Anti-gp120 antibody responses in plasmid GM-CSF-pretreated, plasmid gp120 DNA-vaccinated mice. Four groups of mice (n = 6 mice/group) were inoculated on day −3 with either 50 μg plasmid GM-CSF or sham plasmid alone. On day 0, all mice were inoculated with 50 μg plasmid gp120 DNA. Groups of plasmid GM-CSF-pretreated mice also received 250 μg anti-IFN-β MAb or the same quantity of isotype control (Cont) antibody intraperitoneally. On day 28, sera were obtained from the mice and anti-gp120 antibody titers were evaluated by ELISA. The geometric mean titer (GMT) ± standard error is shown for each group. The results shown are representative of three experiments performed.

FIG. 8.

Anti-IFN-β antibody treatment augmented CD8⁺ T-cell responses.
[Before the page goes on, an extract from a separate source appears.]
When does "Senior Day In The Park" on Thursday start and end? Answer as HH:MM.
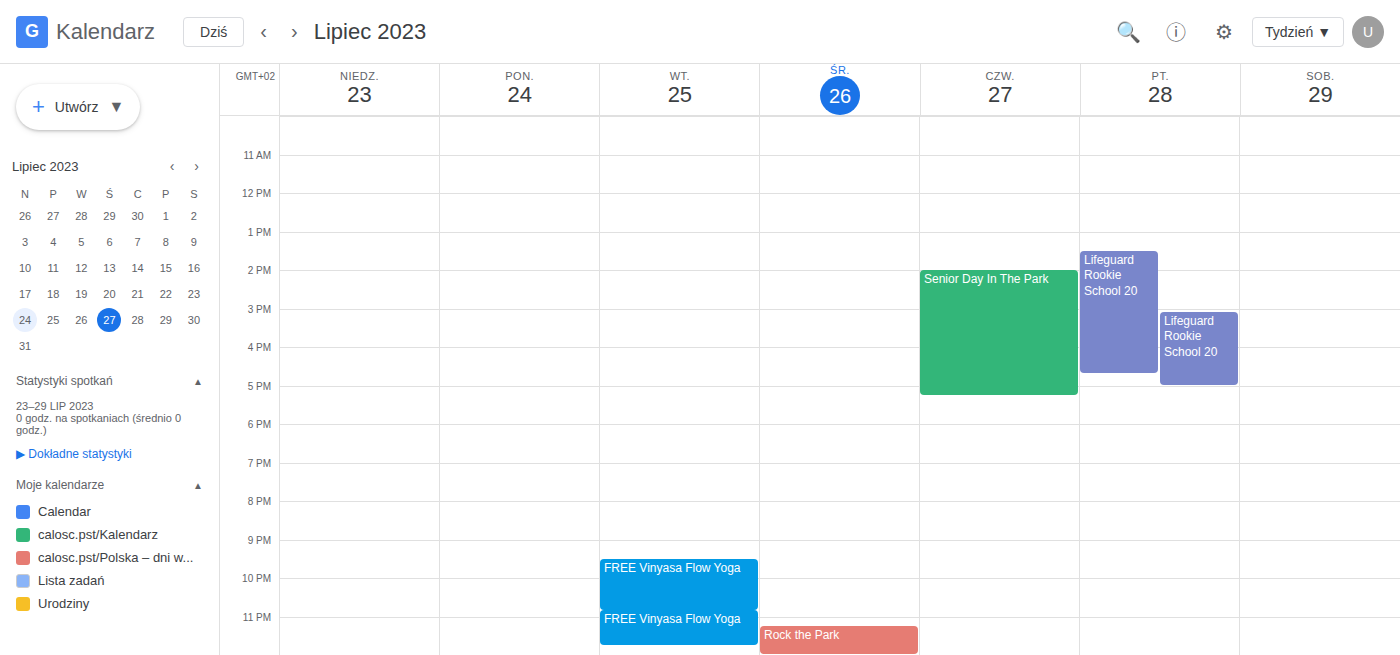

Three groups of mice (n = 6 mice/group) received either no pretreatment (A) or pretreatment with 50 μg plasmid GM-CSF on day −3 (B). All mice were then immunized with 50 μg plasmid gp120 on day 0. Mice then either were untreated or were inoculated with 250 μg anti-mouse IFN-β antibody or an isotype control (Iso Cont) antibody. gp120-specific cellular immune responses were monitored by D^d/p18 tetramer staining of peripheral blood CD8⁺ T cells. Peak immune responses were significantly higher in the anti-IFN-β antibody-treated group (P < 0.01; t test). Data are expressed as the mean ± standard error. The results shown are representative of three experiments performed.